Marty and the intern got up, both all messed up. Marty looked deep into her eyes, the intern in his.

"Oh, jeez, sorry about that," the intern softly stated, trying not to engage in much foreign interaction.

"It's alright. What I'm worried about is the dead producer in his office." Marty turned and noticed something off. The body of Bluhdorn Jr. had begun to move. As if on ironic command, the producer used the noose as something of a chinup bar for his neck, which was an increasingly popular exercise amongst aging movie producers, Wall Street bankers and image-obsessed celebrities. The neck lift craze got so pervasive, even mail-order manufacturers cashed in and made elastic ones resembling exercise belts. What Bluhdorn Jr. did was take a piece of rope, tied it tight but not airflow-restricting and used it to perform his necklifts. However, what separates a good neck-lift belt from twine is that twine can often break when placed under too much stress.

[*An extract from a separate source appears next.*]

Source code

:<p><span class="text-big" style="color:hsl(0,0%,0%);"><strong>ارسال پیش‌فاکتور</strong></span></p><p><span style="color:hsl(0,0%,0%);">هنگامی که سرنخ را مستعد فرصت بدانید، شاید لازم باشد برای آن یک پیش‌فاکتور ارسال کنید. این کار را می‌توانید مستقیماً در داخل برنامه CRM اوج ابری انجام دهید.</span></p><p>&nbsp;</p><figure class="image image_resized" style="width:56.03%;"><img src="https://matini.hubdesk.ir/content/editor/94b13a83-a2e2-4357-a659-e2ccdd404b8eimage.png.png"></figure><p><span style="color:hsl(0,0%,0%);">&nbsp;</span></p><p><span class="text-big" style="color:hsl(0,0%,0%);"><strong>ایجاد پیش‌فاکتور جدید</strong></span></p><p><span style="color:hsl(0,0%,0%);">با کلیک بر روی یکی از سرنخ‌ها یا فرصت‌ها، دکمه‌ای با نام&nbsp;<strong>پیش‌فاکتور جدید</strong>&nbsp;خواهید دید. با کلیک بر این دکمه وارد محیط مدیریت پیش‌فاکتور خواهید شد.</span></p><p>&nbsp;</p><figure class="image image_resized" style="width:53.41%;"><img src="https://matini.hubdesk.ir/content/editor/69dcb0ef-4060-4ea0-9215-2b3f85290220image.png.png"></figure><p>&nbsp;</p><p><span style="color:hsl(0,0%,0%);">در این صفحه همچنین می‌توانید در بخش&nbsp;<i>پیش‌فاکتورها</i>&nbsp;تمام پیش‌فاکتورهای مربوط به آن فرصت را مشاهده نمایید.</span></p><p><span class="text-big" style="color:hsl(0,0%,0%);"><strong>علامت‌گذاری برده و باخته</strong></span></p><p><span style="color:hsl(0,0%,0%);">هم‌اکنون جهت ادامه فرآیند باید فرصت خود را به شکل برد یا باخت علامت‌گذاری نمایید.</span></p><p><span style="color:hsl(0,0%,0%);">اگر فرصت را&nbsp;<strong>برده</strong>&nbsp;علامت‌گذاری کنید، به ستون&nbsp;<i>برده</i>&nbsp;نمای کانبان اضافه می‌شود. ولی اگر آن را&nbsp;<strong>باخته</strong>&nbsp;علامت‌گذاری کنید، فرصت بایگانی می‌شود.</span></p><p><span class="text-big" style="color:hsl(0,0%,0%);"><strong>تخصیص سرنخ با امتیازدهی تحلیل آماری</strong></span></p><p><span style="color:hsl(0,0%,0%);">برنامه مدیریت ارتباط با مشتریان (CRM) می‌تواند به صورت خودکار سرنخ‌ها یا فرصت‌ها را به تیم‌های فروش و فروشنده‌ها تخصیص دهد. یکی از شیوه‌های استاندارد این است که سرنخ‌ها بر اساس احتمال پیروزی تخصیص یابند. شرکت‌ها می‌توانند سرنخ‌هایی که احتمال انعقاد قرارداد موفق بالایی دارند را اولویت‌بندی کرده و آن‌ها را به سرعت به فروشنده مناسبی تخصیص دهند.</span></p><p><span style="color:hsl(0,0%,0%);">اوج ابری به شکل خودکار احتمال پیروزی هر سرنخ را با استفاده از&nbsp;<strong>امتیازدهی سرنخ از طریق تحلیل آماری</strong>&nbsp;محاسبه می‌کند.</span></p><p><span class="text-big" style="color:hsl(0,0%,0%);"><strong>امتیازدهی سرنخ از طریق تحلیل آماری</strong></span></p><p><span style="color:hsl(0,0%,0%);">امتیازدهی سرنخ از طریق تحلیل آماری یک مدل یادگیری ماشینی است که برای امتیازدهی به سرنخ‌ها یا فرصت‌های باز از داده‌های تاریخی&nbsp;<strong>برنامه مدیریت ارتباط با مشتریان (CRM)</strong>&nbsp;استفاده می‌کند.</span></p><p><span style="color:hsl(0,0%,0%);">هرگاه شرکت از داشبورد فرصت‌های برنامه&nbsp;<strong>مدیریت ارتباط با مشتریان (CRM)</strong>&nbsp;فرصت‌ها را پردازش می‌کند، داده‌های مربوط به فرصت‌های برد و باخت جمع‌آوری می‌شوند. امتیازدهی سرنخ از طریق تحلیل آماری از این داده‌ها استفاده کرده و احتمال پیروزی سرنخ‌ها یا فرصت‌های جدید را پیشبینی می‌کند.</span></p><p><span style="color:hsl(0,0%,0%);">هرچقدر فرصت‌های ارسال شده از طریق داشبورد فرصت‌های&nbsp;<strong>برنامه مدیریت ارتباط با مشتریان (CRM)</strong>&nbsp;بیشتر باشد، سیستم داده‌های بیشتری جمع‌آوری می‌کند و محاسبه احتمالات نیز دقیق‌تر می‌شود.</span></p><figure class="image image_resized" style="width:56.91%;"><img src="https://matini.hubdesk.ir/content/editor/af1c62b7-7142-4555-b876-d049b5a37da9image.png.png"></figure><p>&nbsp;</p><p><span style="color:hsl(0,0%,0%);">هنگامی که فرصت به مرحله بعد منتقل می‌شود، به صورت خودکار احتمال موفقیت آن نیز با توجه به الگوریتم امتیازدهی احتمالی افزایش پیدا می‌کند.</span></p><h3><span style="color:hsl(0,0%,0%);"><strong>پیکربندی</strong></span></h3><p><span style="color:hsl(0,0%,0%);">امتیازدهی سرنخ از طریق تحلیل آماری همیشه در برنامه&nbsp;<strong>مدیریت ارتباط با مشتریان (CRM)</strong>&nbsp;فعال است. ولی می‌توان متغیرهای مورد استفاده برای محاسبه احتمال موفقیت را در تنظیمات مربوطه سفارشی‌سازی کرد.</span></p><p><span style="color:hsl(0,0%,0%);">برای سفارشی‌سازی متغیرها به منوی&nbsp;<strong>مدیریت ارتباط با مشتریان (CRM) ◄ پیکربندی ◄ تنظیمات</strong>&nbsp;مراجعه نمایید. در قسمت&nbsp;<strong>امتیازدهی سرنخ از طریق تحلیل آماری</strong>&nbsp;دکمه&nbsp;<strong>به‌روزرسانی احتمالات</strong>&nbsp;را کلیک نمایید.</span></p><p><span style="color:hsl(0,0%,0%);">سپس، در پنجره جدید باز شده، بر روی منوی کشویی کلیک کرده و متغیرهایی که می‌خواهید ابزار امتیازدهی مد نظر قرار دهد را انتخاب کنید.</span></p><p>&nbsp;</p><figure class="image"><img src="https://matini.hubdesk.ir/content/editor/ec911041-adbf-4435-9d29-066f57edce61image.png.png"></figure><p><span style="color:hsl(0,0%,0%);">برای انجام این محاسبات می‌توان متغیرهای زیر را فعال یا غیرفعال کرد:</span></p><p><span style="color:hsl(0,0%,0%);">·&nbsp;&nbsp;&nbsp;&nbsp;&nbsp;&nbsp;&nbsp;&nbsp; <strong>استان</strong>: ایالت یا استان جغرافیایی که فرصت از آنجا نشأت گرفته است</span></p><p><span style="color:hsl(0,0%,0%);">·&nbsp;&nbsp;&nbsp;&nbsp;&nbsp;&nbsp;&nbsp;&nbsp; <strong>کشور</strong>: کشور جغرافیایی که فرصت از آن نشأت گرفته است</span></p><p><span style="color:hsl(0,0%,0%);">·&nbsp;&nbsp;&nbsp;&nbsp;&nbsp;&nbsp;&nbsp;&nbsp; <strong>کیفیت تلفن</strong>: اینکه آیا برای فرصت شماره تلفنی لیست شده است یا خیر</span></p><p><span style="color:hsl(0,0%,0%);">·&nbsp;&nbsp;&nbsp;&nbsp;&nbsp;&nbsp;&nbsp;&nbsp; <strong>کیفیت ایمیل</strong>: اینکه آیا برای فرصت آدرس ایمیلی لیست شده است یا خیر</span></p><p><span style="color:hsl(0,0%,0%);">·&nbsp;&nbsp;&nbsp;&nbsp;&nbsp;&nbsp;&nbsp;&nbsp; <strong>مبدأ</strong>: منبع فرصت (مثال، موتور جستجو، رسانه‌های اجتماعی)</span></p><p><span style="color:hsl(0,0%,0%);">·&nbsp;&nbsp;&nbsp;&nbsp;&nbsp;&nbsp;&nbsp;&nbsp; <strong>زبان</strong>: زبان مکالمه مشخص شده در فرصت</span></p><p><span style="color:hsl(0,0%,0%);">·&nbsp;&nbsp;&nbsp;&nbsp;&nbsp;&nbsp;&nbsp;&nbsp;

The rope snapped and Bluhdorn Jr. fell on his desk, spilling everything onto the floor and bending the one Oscar he kept on display: his Best Picture Oscar for A Confederacy of Dunces from 1983. He lifted himself up, looked at the Oscar and swore, "Fuck me. I gotta pay the Academy $50 to fix that."

The people outside the door looked in shock. Bluhdorn Jr. was confused - Marty's advanced age would at least make him aware of the neck-lift exercise fad, but the younger members seemed to be shirking their responsibilities regarding something that was commonplace.

"Oh, Marty! I was, uh, I was just doing some neck lifts! They really tone the face! Please come in." Bluhdorn Jr. motioned for Luke, Ellie and the intern to get back to their duties. They merely stepped to the side.

Marty walked in and shut the door behind him.